A generalized machine-learning aided method for targeted identification of industrial enzymes from metagenome: A xylanase temperature dependence case study.
Mehdi Foroozandeh ShahrakiKiana FarhadyarKaveh KavousiMohammad H AzarabadAmin BoroomandShohreh AriaeenejadGhasem Hosseini SalekdehPublished in: Biotechnology and bioengineering (2020)
Growing industrial utilization of enzymes and the increasing availability of metagenomic data highlight the demand for effective methods of targeted identification and verification of novel enzymes from various environmental microbiota. Xylanases are a class of enzymes with numerous industrial applications and are involved in the degradation of xylose, a component of lignocellulose. The optimum temperature of enzymes is an essential factor to be considered when choosing appropriate biocatalysts for a particular purpose. Therefore, in silico prediction of this attribute is a significant cost and time-effective step in the effort to characterize novel enzymes. The objective of this study was to develop a computational method to predict the thermal dependence of xylanases.

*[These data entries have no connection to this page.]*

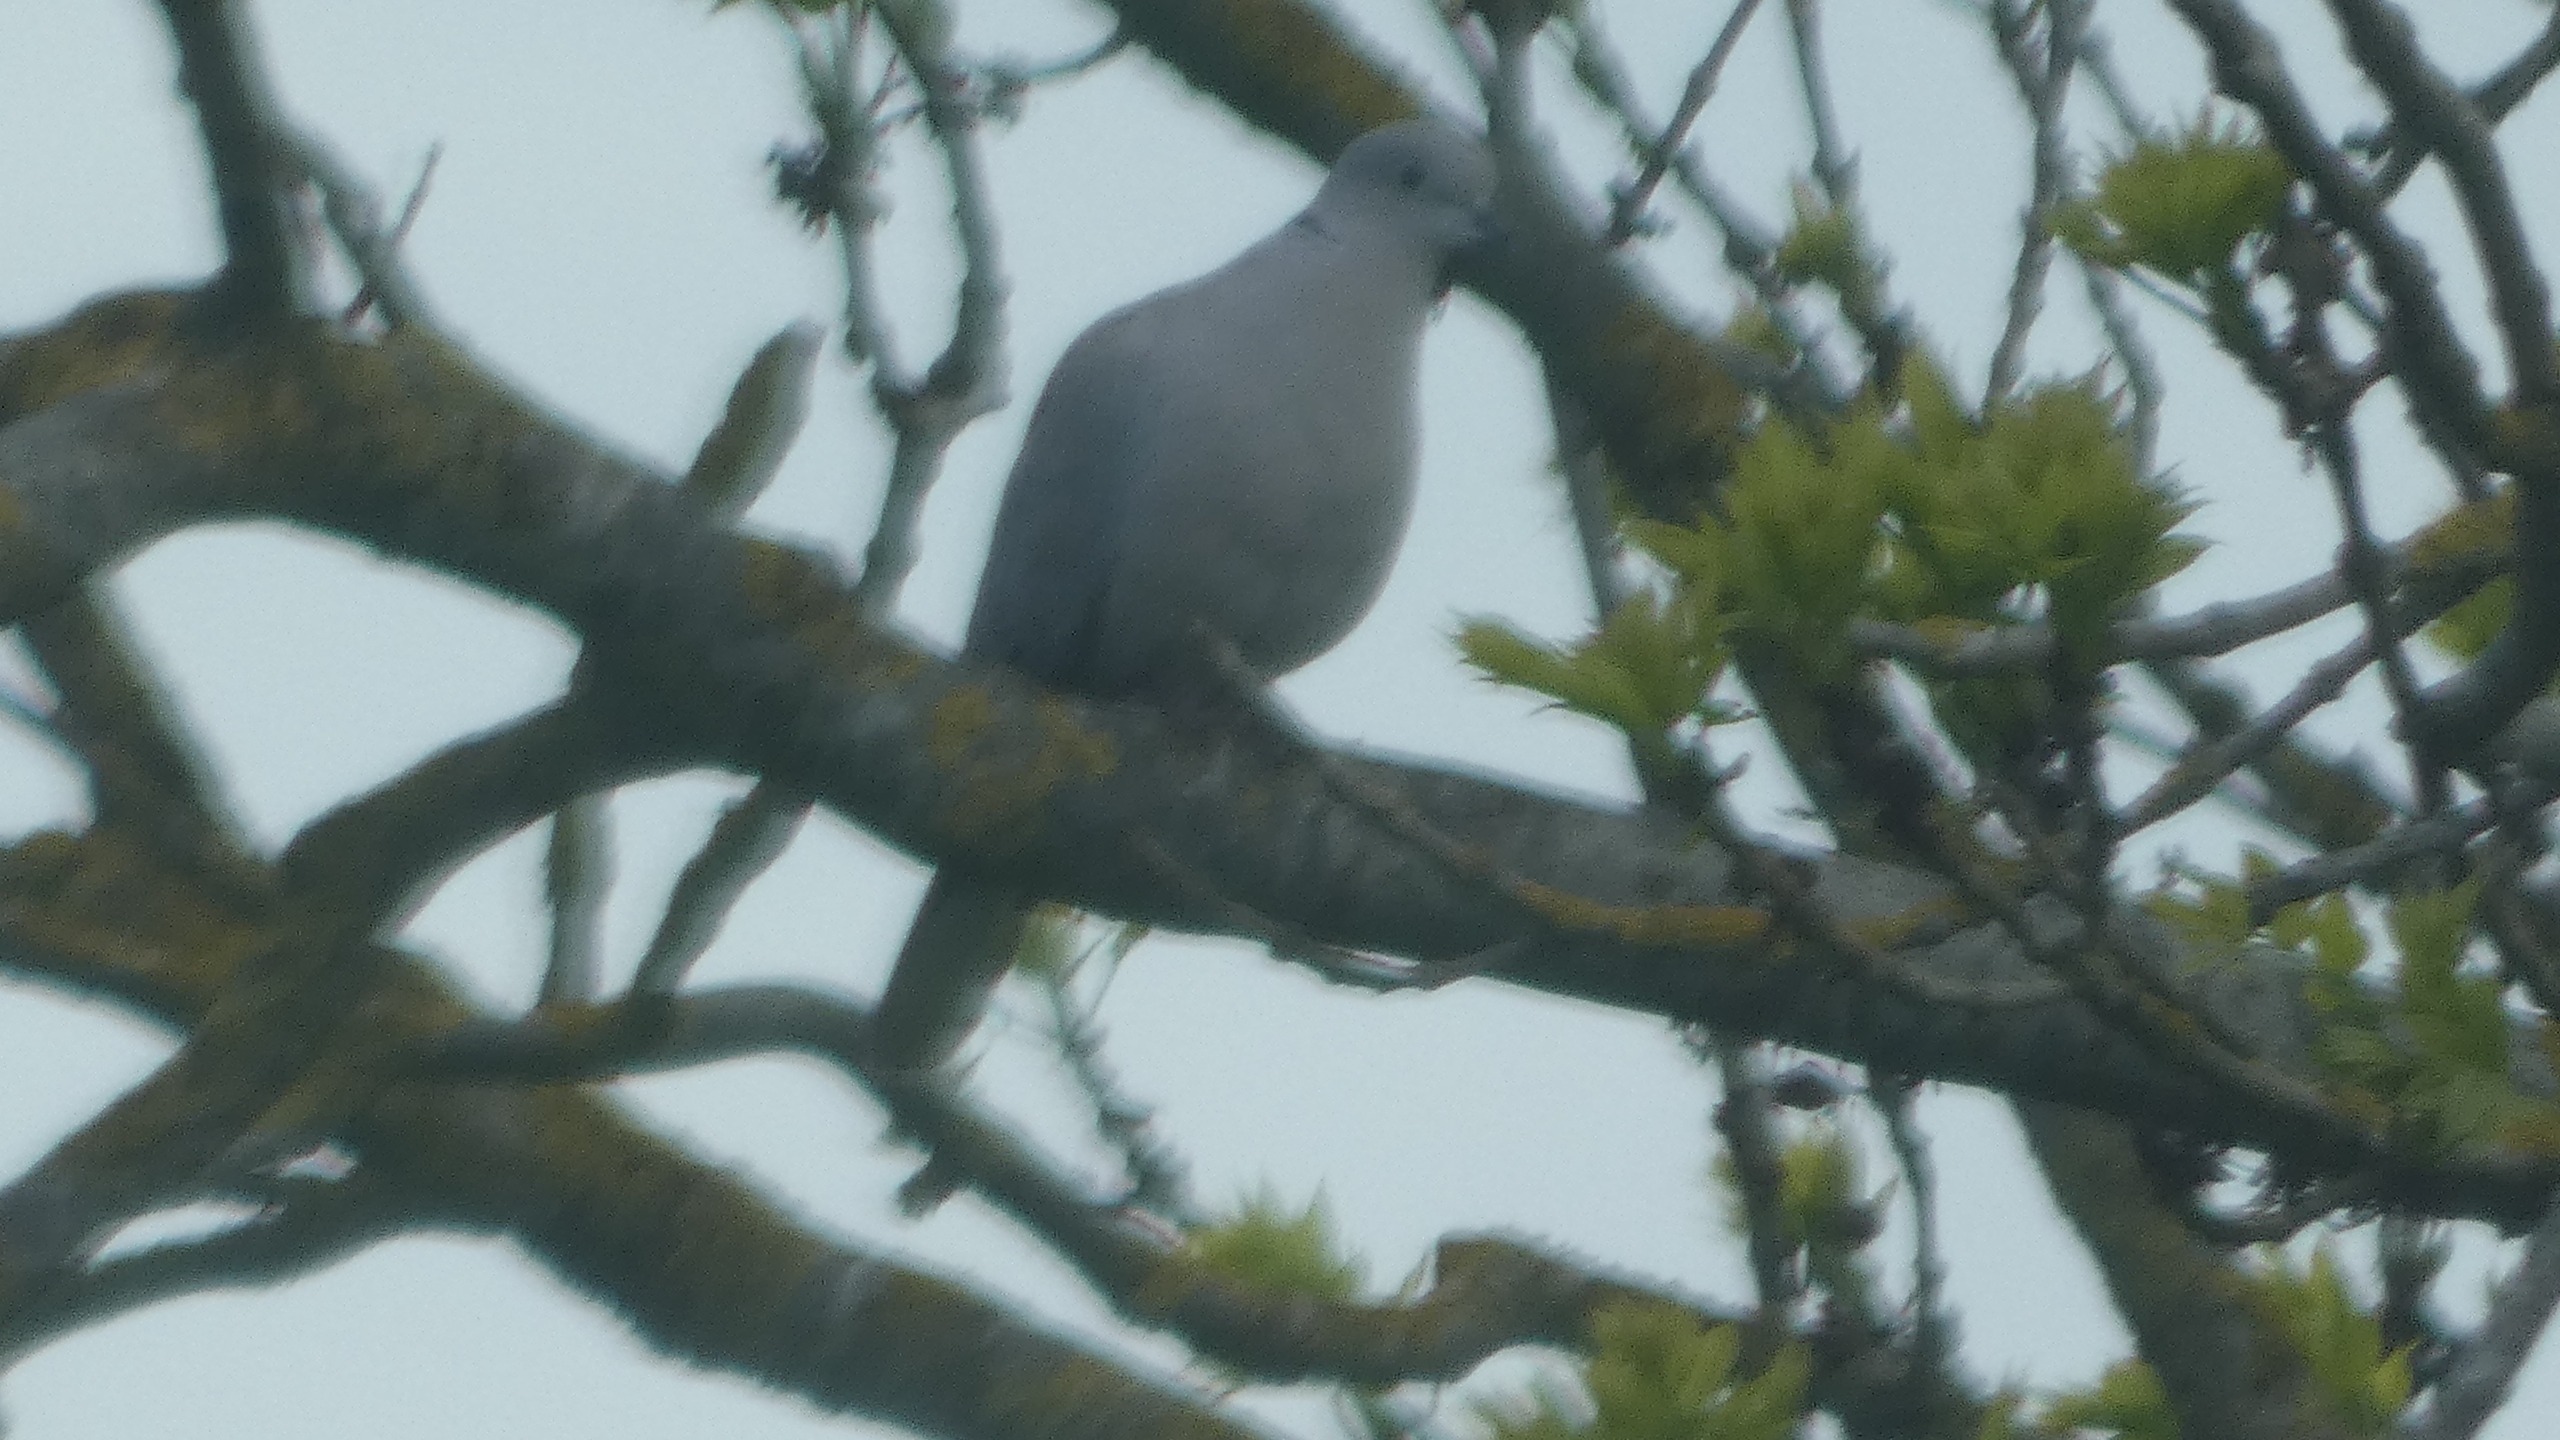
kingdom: Animalia
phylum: Chordata
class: Aves
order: Columbiformes
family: Columbidae
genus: Streptopelia
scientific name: Streptopelia decaocto
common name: Tyrkerdue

This tool was then implemented for targeted screening of putative xylanases with specific thermal dependencies from metagenomic data and resulted in the identification of three novel xylanases from sheep and cow rumen microbiota. Here we present thermal activity prediction for xylanase, a new sequence-based machine learning method that has been trained using a selected combination of various protein features. This random forest classifier discriminates non-thermophilic, thermophilic, and hyper-thermophilic xylanases. The model's performance was evaluated through multiple iterations of sixfold cross-validations as well as holdout tests, and it is freely accessible as a web-service at arimees.com.